WooCommerce Customer History
The first option we’ll look at is WooCommerce Customer History. Just like the title says, this plugin tracks your users on your site. Much like Google Analytics, this means you can figure out where people are dropping off in sales as well as the popular pages for your customers.
WooCommerce Customer History also helps you by looking at the purchases a user has made and then calculating their lifetime value to your business. Maximizing the lifetime value that users have is a great way to increase the profitability of your store.
It’s generally much easier to get a customer to make a repeat purchase than it is to find a new customer. With repeat customers, they already trust you, so you don’t have to spend as much time convincing them to purchase from you.
WooCommerce Cart Reports
Another plugin that goes well with WooCommerce Customer History is Cart Reports. Where WooCommerce Customer History tells you what people purchased, Cart Reports shows you what they left in their cart. Some customers will find that a particular product is left in carts way more than others.
With Cart Reports, you can reach out to customers and ask them why they didn’t purchase. Maybe you didn’t have the right color or size. Armed with more information you can change your next product orders and make sure that you have the proper sizing to match your customer demand.
Cart Reports also allows you to email the user in an attempt to convert their abandoned cart to a sale. If you’re able to do this, it will report the converted sale on its dashboard so you can track the effectiveness of any cart reclamation campaign.

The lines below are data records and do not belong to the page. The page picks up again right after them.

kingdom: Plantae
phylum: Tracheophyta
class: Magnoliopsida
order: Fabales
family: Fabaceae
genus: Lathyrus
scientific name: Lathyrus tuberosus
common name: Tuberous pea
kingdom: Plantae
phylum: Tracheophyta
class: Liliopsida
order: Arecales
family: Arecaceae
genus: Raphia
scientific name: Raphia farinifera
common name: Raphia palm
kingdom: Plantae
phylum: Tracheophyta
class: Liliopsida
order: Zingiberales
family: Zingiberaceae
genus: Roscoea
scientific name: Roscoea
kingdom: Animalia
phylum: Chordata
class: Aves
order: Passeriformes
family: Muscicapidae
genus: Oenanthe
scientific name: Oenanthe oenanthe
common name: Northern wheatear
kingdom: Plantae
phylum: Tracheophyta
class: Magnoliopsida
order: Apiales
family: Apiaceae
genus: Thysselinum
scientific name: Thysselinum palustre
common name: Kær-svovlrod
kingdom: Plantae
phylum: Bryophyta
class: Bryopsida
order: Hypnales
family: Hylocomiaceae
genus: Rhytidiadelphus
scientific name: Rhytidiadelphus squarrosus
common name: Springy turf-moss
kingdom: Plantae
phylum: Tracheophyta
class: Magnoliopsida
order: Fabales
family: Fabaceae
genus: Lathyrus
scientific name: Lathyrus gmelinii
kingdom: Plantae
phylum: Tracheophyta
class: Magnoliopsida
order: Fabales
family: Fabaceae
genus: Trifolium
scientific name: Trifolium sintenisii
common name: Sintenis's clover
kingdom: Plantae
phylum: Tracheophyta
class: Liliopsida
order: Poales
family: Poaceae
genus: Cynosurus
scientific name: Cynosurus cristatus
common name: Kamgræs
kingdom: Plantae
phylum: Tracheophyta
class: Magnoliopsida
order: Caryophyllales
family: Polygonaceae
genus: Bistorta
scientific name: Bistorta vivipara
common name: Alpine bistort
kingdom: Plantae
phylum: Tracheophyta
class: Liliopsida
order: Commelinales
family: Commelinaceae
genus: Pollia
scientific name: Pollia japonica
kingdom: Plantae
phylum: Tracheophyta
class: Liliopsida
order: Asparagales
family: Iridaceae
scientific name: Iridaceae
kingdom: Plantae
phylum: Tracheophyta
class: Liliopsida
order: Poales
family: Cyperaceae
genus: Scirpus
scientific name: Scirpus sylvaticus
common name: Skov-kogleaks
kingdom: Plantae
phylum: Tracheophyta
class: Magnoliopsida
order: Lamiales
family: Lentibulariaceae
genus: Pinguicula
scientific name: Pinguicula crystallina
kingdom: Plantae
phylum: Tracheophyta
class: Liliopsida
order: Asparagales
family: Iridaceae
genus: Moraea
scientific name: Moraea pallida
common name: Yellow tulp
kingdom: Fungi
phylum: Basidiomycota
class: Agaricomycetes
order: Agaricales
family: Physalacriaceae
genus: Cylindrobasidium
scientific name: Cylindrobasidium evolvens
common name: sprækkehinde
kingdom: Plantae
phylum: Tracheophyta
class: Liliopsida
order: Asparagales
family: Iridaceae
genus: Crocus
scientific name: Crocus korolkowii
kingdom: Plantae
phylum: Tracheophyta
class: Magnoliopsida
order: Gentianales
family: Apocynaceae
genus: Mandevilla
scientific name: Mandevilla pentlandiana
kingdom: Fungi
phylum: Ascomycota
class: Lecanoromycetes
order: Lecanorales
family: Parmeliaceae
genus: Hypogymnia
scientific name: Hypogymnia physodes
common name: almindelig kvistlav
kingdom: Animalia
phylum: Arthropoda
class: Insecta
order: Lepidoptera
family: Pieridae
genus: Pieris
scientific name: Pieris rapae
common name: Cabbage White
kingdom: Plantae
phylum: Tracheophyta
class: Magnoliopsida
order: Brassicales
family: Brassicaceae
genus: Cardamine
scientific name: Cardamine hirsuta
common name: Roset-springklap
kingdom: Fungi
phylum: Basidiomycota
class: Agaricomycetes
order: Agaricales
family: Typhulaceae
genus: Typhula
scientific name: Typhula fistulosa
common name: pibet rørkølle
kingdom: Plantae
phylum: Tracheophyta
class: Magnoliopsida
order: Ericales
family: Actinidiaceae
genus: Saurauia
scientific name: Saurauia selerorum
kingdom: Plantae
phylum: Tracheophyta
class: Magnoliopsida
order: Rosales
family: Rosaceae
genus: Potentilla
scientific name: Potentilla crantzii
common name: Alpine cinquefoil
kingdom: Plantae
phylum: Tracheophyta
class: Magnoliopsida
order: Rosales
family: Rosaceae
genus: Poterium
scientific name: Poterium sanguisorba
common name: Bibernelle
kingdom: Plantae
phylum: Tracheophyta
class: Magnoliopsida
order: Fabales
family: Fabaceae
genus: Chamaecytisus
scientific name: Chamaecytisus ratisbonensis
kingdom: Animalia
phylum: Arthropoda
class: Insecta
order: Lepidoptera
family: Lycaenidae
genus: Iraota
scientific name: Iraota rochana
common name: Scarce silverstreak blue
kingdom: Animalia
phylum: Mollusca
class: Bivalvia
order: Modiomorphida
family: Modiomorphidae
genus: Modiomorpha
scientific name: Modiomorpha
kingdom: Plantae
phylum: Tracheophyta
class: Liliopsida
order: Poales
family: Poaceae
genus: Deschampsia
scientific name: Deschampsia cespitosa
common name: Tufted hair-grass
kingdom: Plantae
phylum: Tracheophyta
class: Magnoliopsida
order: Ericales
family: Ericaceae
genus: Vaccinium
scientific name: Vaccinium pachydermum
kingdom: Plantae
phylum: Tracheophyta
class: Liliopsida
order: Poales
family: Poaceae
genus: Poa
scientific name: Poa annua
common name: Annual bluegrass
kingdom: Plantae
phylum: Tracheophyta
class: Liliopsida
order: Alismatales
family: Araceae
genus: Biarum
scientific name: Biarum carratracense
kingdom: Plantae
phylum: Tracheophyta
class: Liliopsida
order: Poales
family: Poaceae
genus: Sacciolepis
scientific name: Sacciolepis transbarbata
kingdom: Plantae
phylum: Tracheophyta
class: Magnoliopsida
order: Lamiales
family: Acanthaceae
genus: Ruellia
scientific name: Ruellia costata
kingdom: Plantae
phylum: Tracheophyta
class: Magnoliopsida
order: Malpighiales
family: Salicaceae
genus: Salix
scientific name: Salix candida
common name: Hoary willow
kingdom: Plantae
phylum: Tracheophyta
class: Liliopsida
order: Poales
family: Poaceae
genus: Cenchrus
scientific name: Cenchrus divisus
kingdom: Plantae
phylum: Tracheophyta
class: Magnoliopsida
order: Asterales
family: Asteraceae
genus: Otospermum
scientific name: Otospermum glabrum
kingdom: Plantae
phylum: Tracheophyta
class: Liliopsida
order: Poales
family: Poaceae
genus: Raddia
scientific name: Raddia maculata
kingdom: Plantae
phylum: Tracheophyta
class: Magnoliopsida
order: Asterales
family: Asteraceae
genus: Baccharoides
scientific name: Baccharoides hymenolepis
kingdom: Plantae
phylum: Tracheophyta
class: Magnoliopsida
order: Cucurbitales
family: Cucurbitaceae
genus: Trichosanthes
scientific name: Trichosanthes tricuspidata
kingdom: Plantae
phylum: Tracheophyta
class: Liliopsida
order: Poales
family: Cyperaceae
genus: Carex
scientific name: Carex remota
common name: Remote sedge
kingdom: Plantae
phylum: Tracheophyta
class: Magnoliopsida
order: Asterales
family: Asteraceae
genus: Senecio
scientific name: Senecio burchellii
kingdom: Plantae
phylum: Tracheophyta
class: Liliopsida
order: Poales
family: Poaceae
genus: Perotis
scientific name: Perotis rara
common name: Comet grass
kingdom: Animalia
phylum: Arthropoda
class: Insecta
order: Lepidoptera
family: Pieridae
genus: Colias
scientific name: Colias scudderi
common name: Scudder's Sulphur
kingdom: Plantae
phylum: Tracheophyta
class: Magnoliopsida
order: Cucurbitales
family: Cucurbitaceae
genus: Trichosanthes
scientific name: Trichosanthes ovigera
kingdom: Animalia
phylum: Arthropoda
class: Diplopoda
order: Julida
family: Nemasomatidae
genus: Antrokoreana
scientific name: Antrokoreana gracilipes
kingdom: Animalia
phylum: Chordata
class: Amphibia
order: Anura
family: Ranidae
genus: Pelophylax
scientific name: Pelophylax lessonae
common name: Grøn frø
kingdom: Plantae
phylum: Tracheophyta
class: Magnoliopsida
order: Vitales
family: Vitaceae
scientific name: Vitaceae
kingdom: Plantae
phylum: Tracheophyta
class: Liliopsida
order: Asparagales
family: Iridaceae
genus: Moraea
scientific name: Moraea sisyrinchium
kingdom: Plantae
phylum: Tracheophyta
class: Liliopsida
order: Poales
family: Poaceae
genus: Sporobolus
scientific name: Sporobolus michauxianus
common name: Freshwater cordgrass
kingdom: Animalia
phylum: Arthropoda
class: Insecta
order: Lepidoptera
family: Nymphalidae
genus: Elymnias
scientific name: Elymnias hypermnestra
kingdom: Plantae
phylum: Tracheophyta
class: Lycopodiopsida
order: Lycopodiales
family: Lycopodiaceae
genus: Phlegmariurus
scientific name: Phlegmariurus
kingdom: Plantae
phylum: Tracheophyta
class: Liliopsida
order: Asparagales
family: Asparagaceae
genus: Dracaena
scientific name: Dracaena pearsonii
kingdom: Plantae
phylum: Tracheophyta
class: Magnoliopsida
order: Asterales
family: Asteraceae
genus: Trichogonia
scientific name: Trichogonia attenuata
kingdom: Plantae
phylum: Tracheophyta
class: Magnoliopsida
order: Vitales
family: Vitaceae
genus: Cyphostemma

The biggest drawback to Cart Reports is that it doesn’t allow you to automate touching base with customers that have abandoned their purchases. You have to find each abandoned cart and manually contact the customer. On a small store or one with very high ticket items, manually reaching out may be possible. On a large store or one with many lower priced items, manually reaching out to users is likely too much work.
Recommendation Engine for WooCommerce
The second plugin that can help you make more sales is Recommendation Engine. While this doesn’t give you insight into the way your customers are purchasing, it does gather the information for its use.
Recommendation Engine looks at the products that your customers purchase together and then makes recommendations for other items in your store. If many customers purchase Product A and B together then when Recommendation Engine sees someone looking at Product A, it will show them that many people purchase Product B at the same time.
You can also configure Recommendation Engine to show customers:
- Products related to their purchase history
- Products other customers have also viewed
- Products that are regularly purchased together
It also provides a few widgets so that you don’t need to dive into the code of your site or hire a developer to add product recommendations to your site.
Alternatives to Google Analytics
If you want a robust analytics package but don’t want to use Google Analytics, there are still many other great options including.
Each of these options has their benefits and their drawbacks. No single analytics package suits every site. While Google Analytics has been the default, make sure you explore your options, so you know which one is best for your needs.
While I stand beside my assertion at the beginning that you should have an analytics package on your site, it can also be overwhelming. Most customers should have something like Google Analytics installed just in case they need to dig deeper into the information later.
By combining WooCommerce Customer History and Recommendation Engine, you can get lots of insight into how your customers are purchasing and increase the value they are buying. These two plugins alone can quickly pay for themselves as you improve your store profitability.